Ulica Różana, będąca drogą powiatową prowadzącą z obrzeży Sandomierza do centrum, przebiega przez gęsto zabudowany teren mieszkalny. Mimo to – jak podkreślają mieszkańcy – kierowcy nagminnie łamią przepisy.
Według mieszkańców, pomimo ograniczenia prędkości do 50 km/h, samochody często poruszają się znacznie szybciej. Przejścia dla pieszych są ignorowane, a piesi – w tym dzieci wracające ze szkoły – muszą zachowywać szczególną ostrożność.
Nagminne przekraczanie prędkości stwarza ogromne zagrożenie. Obawiamy się, że tragedia to tylko kwestia czasu” – piszą mieszkańcy.
Kolejnym problemem jest łamanie zakazu ruchu pojazdów powyżej 3,5 tony. Przez ulicę regularnie przejeżdżają ciężarówki, powodując hałas, wibracje i uszkodzenia nawierzchni.

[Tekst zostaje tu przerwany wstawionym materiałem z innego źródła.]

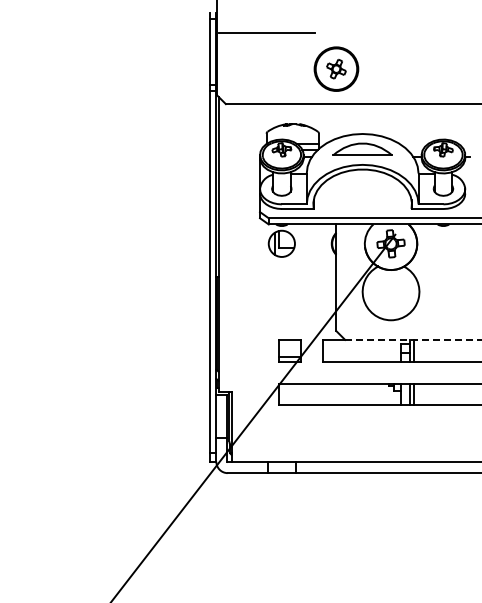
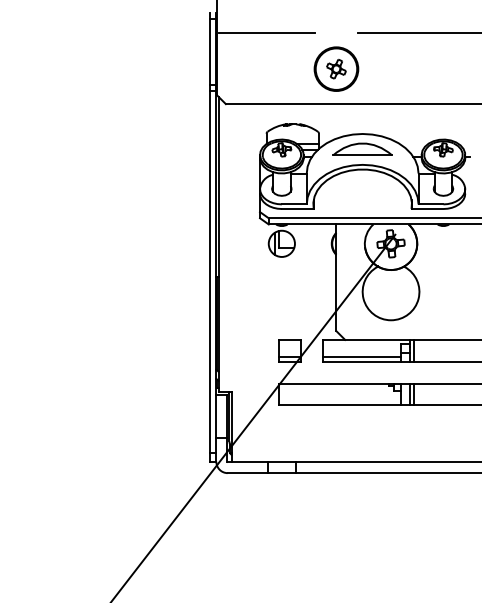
line at (418, 32): none -> present
line at (414, 339): dashed -> solid
line at (361, 357): none -> present
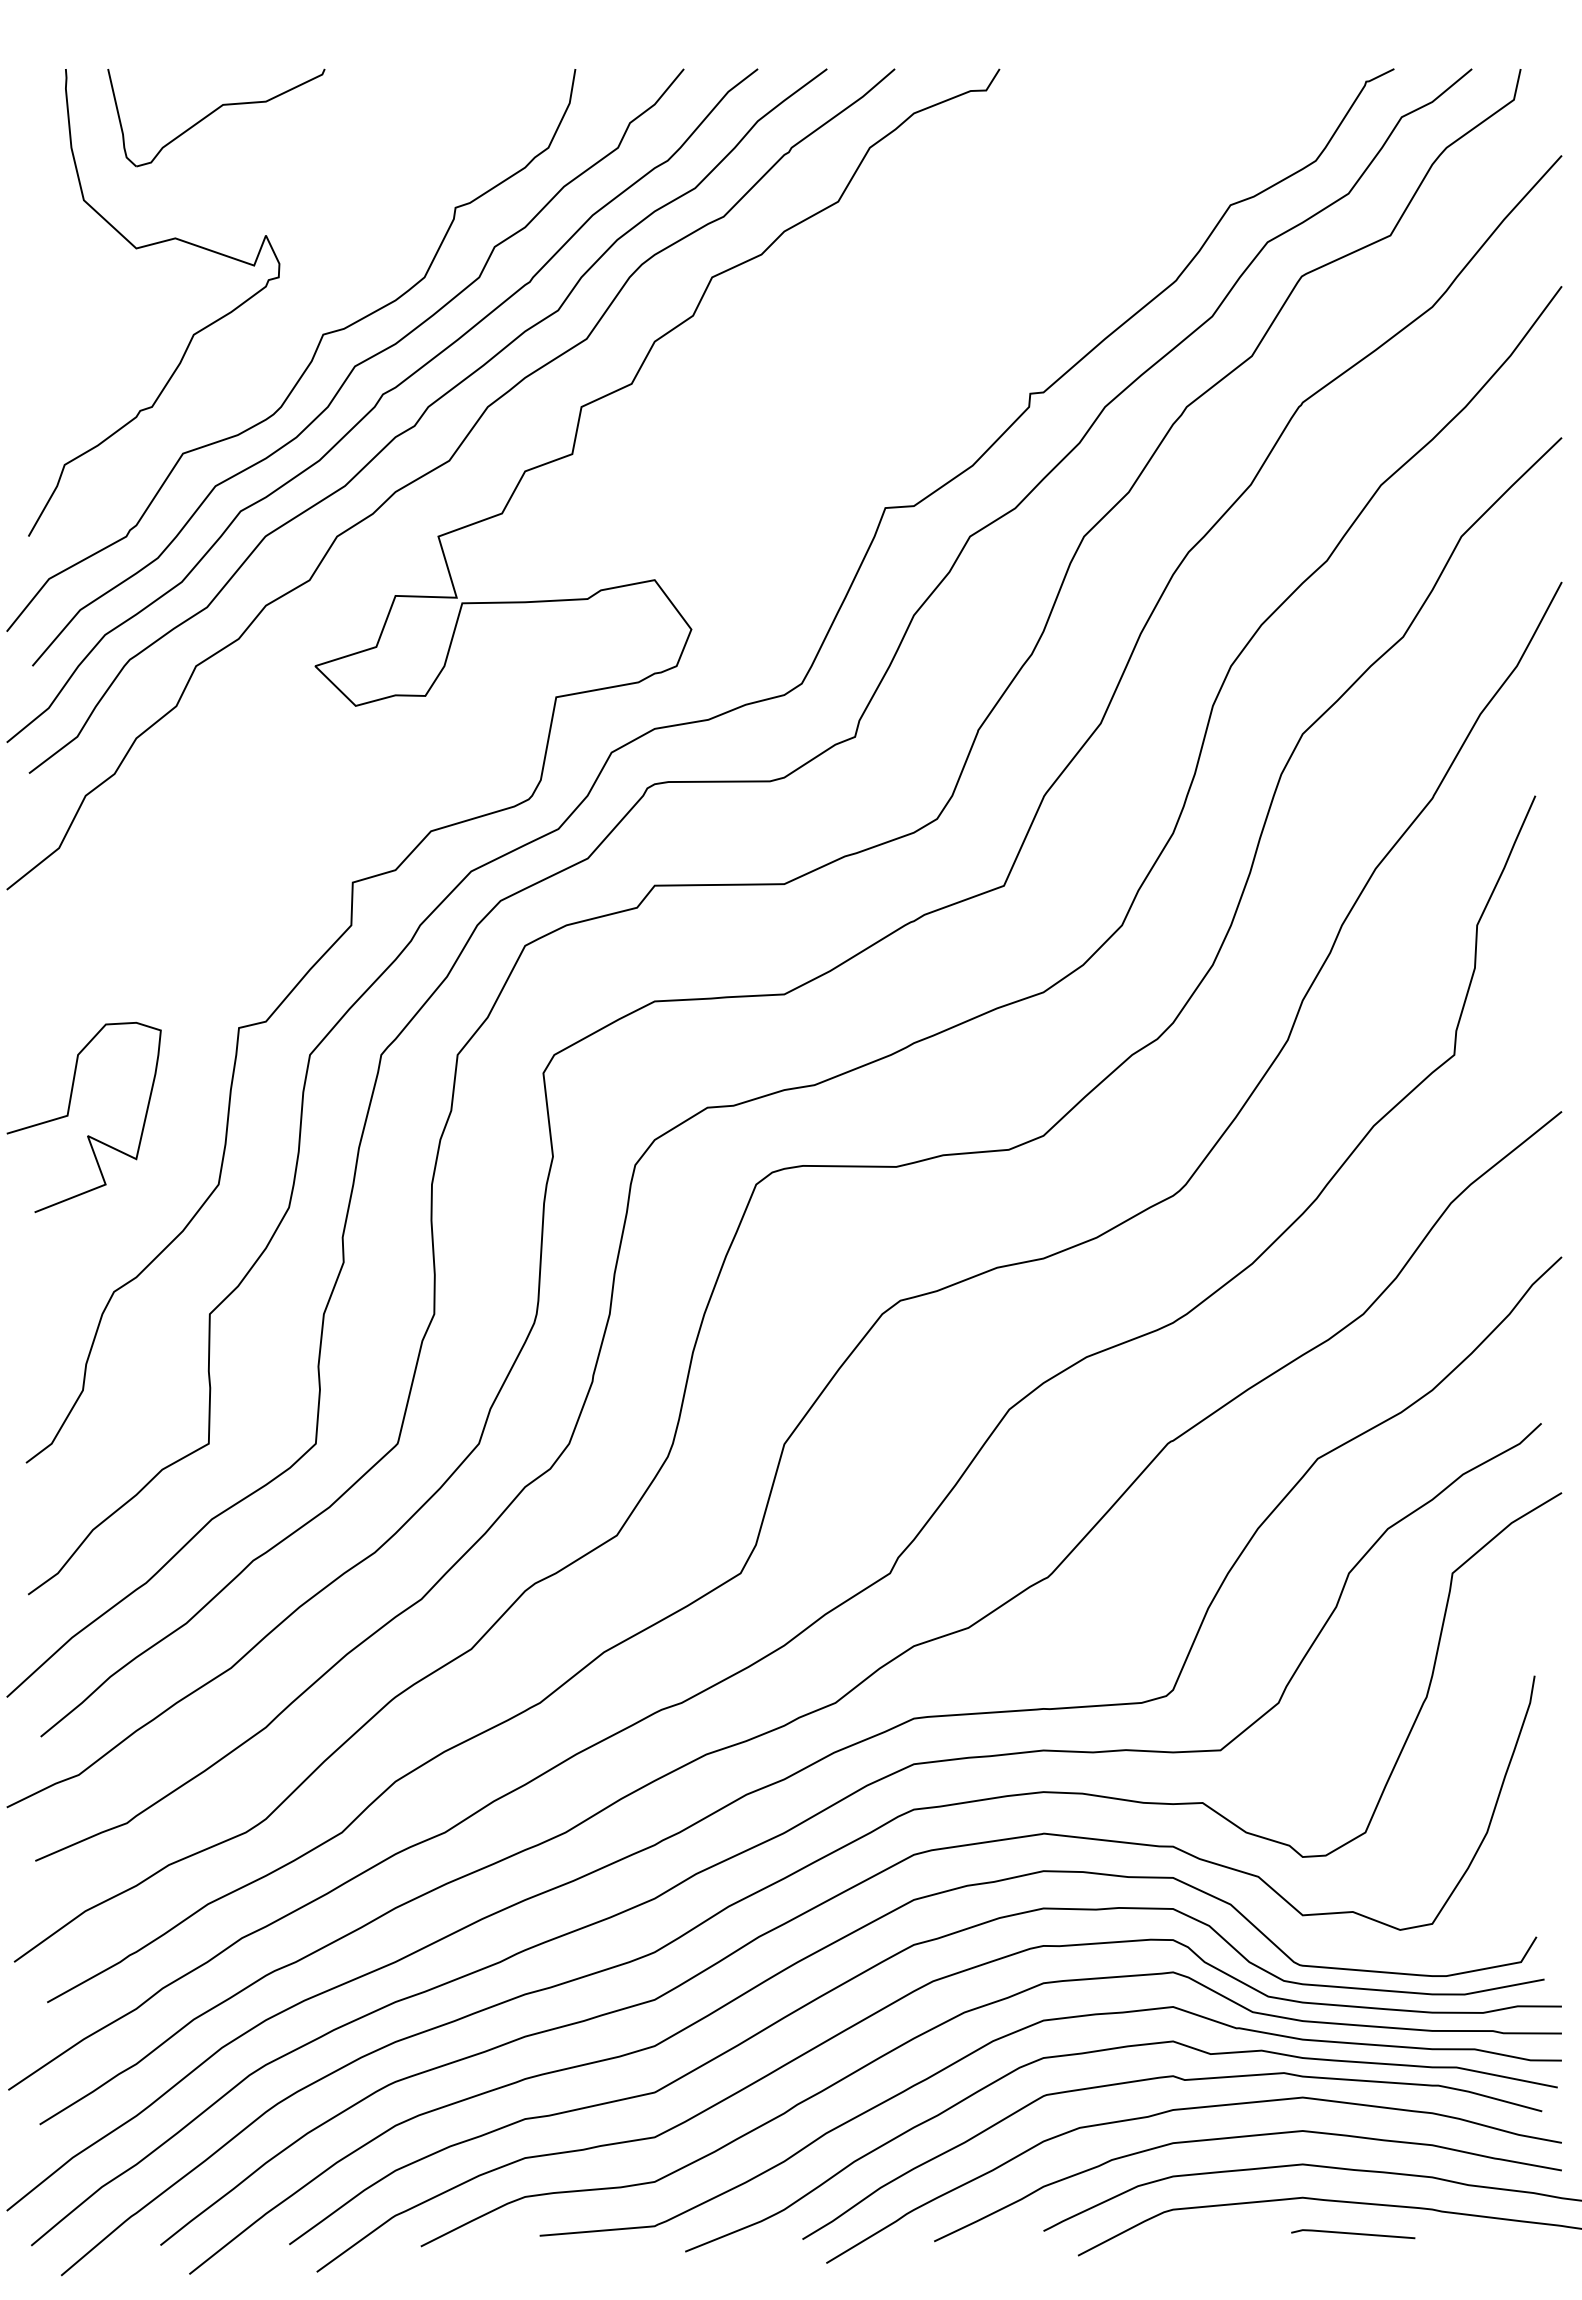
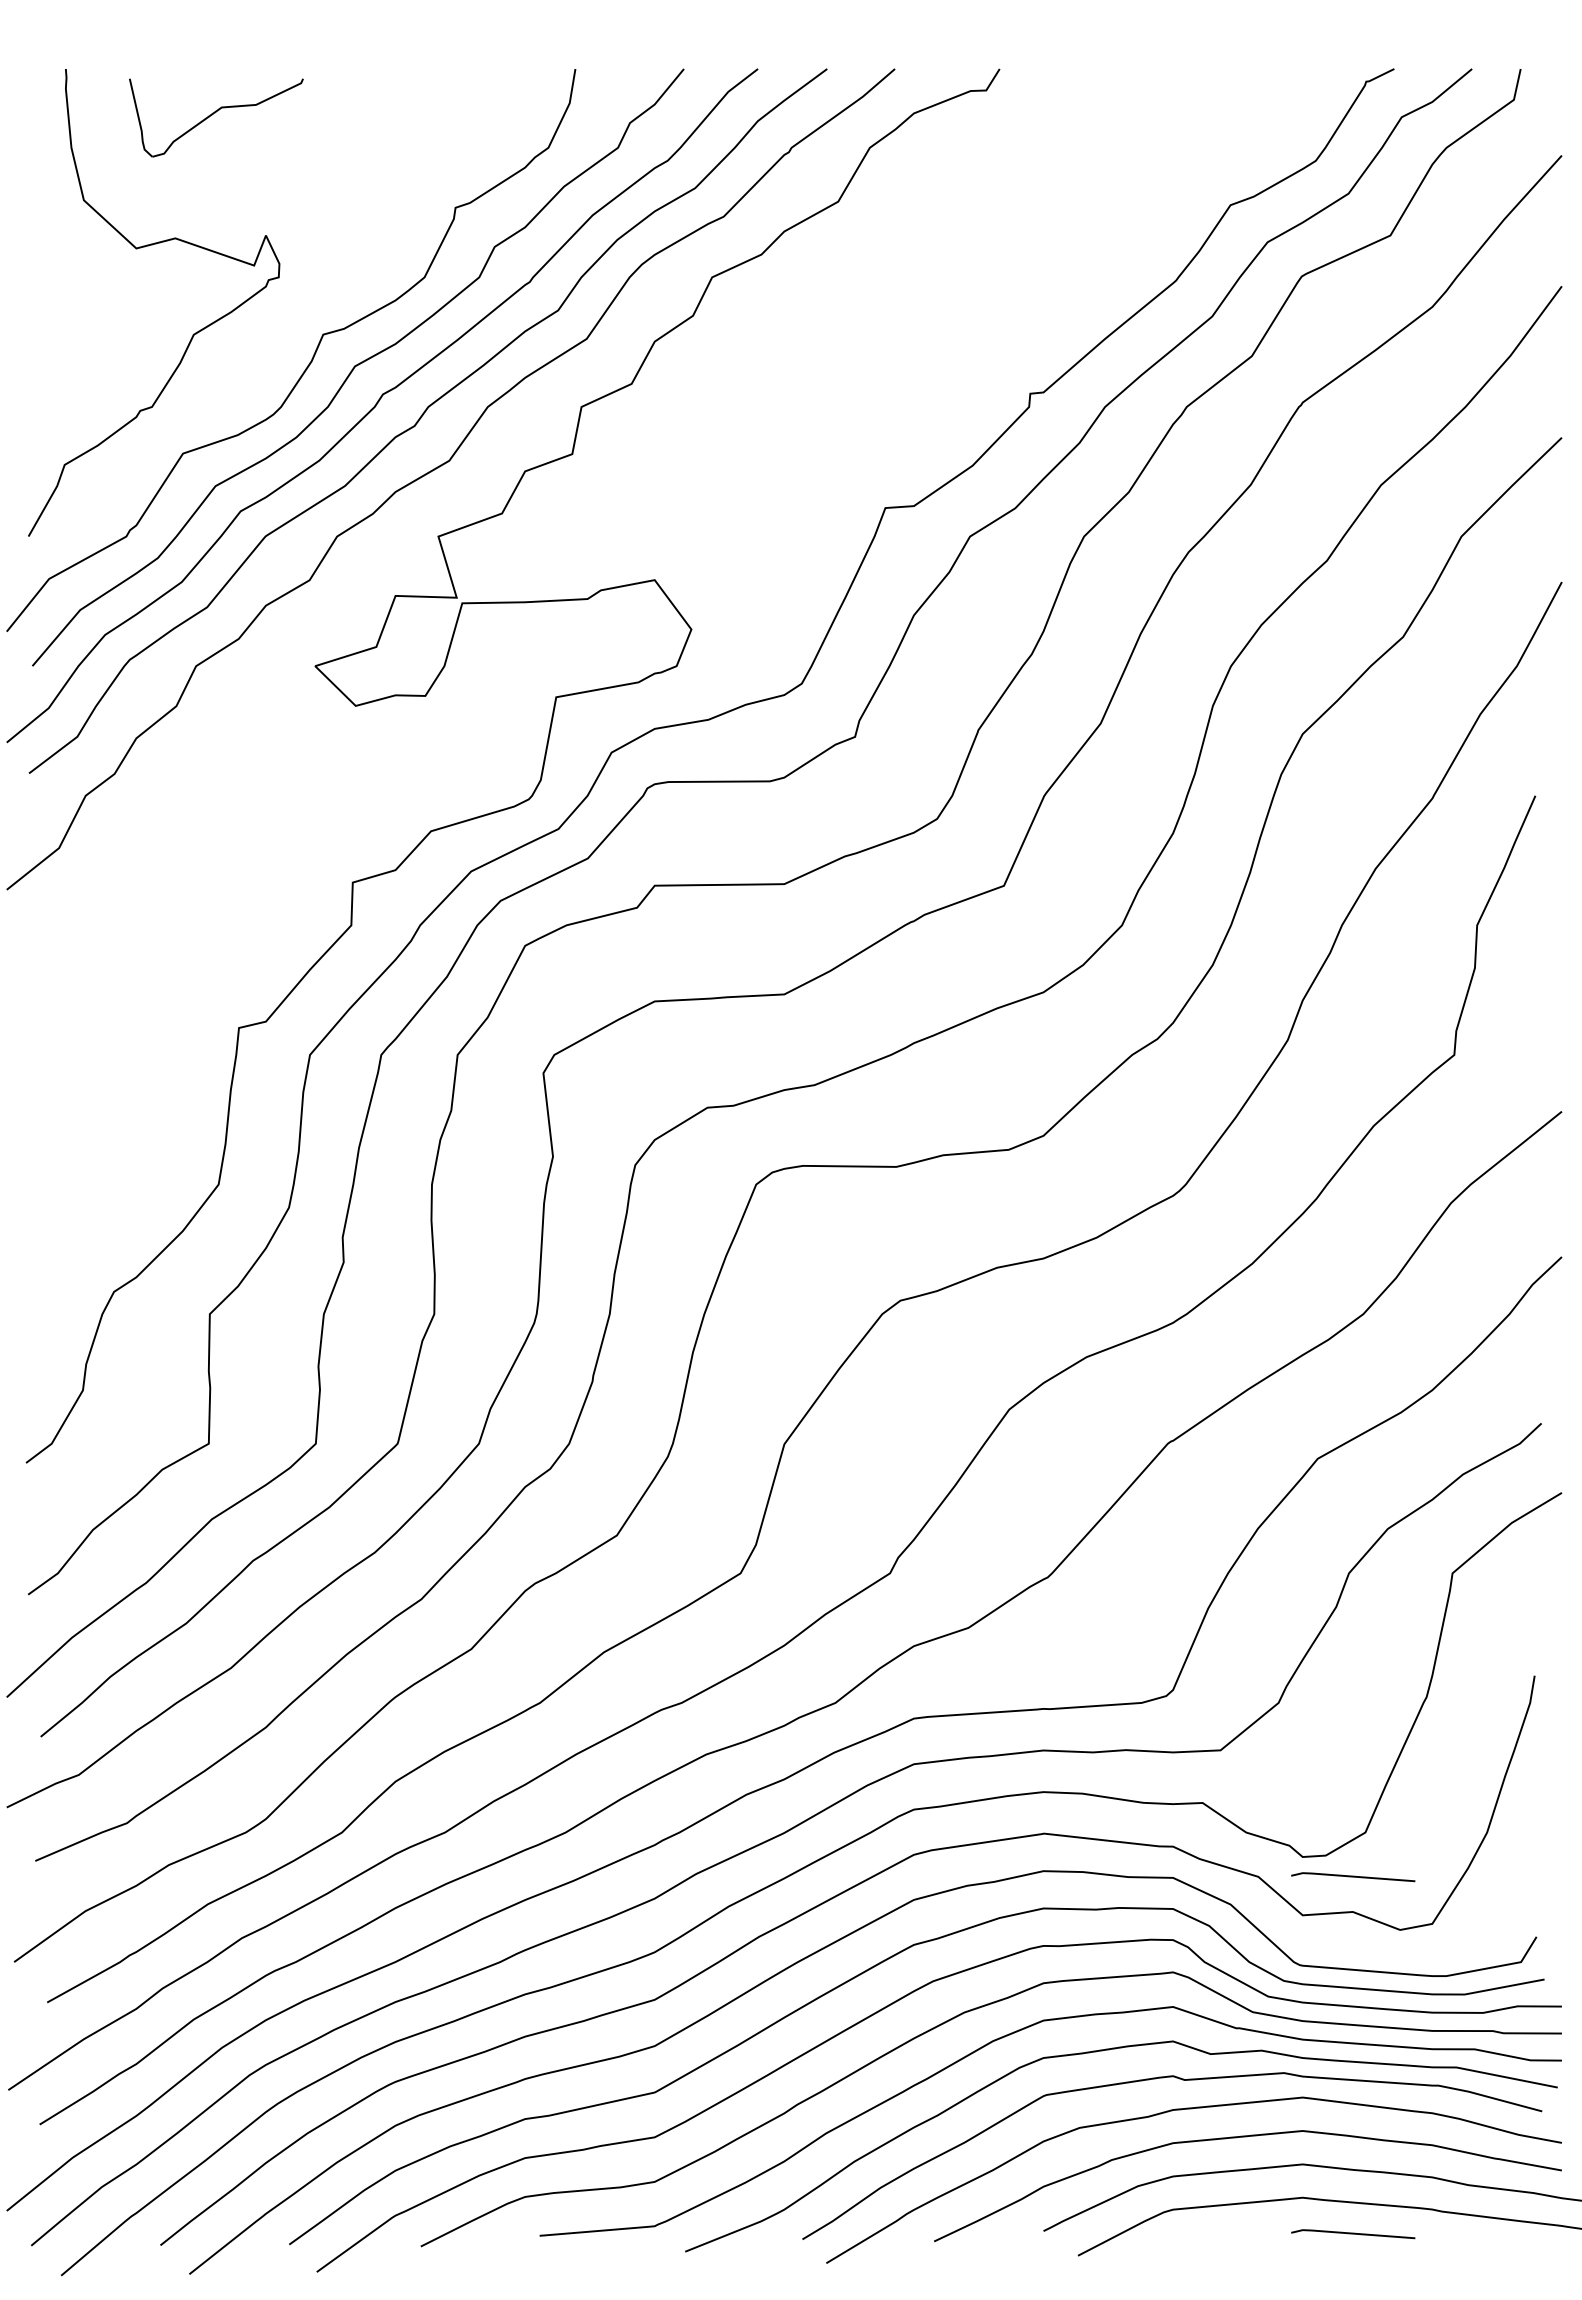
part at (216, 117) size: 219x100 px -> 175x80 px
curve at (68, 1116): present -> none
line at (1353, 1877): none -> present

Mieszkańcy zwracają też uwagę na codzienne problemy z wyjazdem z posesji, agresywne zachowania kierowców oraz przypadki niebezpiecznych manewrów, takich jak „driftowanie” na zakrętach czy potrącanie elementów infrastruktury drogowej.
Jak relacjonują mieszkańcy, już wcześniej zgłaszali problem władzom podczas remontu ulicy, jednak reakcje były niewystarczające. Teraz planują podjęcie szerszych kroków – wysyłkę oficjalnych pism do Burmistrza Sandomierza, Zarządu Dróg Powiatowych, Wojewódzkiego Inspektoratu Ochrony Środowiska oraz Komendy Powiatowej Policji.
W przypadku braku skutecznej reakcji nie wykluczają zorganizowania legalnego protestu w formie zgromadzenia publicznego.